Eine Entlassung ist unwirksam, wenn sie nur der Agentur für Arbeit mitgeteilt wird, ohne dass der betroffene Arbeitnehmer ein Kündigungsschreiben erhält. Das hat das Landesarbeitsgericht Schleswig-Holstein in Kiel (Az. 2 Sa 74/08) entschieden.
Kündigt ein Unternehmen seinem Mitarbeiter, so ist es nicht ausreichend, eine Arbeitsbescheinigung an die Agentur für Arbeit zu schicken. Denn ein Arbeitnehmer gilt nur dann als gekündigt, wenn ihm eine schriftliche Kündigung zugegangen ist. Die Arbeitsbescheinigung ist zwar auch ein Schriftstück, sie wird jedoch nicht dem Arbeitnehmer zugestellt.
Die Entscheidung der Richter basiert auf einem Fall, in dem sich Kellner mit seinem Chef zerstritten hatte und danach nicht mehr im Betrieb eingesetzt wurde. Der Arbeitgeber ließ daraufhin seinen Steuerberater eine Arbeitsbescheinigung für die Agentur für Arbeit ausstellen. Darin teilte er mit, dass der Kellner von ihm gekündigt worden sei.

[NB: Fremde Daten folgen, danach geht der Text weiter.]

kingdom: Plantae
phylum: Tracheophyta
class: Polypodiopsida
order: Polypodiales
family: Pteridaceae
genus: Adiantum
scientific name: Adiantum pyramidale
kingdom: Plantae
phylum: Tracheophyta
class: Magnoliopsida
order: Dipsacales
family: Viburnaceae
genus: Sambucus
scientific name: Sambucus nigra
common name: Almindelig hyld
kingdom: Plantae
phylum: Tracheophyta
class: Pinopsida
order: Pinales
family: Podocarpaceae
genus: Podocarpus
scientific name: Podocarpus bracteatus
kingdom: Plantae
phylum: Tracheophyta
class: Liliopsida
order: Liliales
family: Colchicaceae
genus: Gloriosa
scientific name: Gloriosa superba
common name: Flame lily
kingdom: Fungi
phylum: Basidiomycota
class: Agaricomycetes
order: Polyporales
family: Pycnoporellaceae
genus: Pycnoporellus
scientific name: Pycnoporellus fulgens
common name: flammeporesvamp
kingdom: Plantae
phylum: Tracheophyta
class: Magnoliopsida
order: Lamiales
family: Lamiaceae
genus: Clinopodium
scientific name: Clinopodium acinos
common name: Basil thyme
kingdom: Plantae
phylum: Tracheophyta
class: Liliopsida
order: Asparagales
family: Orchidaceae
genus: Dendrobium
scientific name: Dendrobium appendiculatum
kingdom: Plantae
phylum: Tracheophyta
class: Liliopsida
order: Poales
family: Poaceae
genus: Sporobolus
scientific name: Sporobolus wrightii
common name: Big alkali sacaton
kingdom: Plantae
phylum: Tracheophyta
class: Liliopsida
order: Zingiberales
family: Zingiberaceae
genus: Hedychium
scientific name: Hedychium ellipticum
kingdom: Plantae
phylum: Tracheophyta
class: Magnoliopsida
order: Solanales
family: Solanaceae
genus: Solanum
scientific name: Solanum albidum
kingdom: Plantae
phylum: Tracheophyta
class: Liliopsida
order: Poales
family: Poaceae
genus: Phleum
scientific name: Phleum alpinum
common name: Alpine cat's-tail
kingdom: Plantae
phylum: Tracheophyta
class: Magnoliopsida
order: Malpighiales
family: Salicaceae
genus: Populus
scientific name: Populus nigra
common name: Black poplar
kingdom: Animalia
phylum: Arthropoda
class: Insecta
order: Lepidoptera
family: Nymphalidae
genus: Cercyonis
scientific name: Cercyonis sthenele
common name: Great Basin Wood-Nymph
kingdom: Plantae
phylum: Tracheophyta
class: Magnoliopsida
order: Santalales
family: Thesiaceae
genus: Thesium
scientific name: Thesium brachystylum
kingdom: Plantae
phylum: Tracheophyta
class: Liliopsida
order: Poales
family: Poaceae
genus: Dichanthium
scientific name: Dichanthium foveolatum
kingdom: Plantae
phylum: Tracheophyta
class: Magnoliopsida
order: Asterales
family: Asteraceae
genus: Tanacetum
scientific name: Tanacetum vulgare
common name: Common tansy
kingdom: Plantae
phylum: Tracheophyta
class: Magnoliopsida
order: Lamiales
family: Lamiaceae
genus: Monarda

Das reichte aber nicht, um den Kellner zu entlassen, entschieden die Richter. Die Arbeitsbescheinigung stelle keine wirksame Kündigung dar. Auch mündliche Äußerungen des Arbeitgebers während des Streits mit dem Kellner seien unerheblich: Eine Kündigung müsse immer schriftlich erfolgen. Dem Kellner stehe daher auch für die Zeit nach dem Streit mit seinem Chef Lohn zu. Dagegen spreche auch nicht, dass er danach nicht mehr gearbeitet hatte - sein Chef habe es nämlich versäumt, ihm seine Arbeit zuzuweisen.